= Beginning of Section =
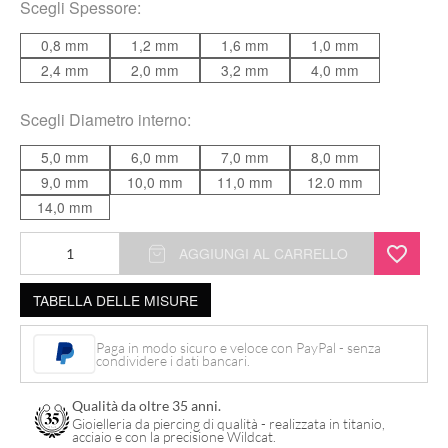
Scegli
Spessore
:
0,8 mm
1,2 mm
1,6 mm
1,0 mm
2,4 mm
2,0 mm
3,2 mm
4,0 mm
Scegli
Diametro interno
:
5,0 mm
6,0 mm
7,0 mm
8,0 mm
9,0 mm
10,0 mm
11,0 mm
12.0 mm
14,0 mm
Hinged
AGGIUNGI AL CARRELLO
Segmentring
TABELLA DELLE MISURE
quantità
Paga in modo sicuro e veloce con PayPal - senza
condividere i dati bancari.
Qualità da oltre 35 anni.
Gioielleria da piercing di qualità - realizzata in titanio,
acciaio e con la precisione Wildcat.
= End of Section =
• WHAT NEEDS TO BE DONE
Please copy only the lines from the one with "Qualità da oltre 35 anni." through the final line of the records above, both ends included.

• EXERCISE ANSWER
Qualità da oltre 35 anni.
Gioielleria da piercing di qualità - realizzata in titanio,
acciaio e con la precisione Wildcat.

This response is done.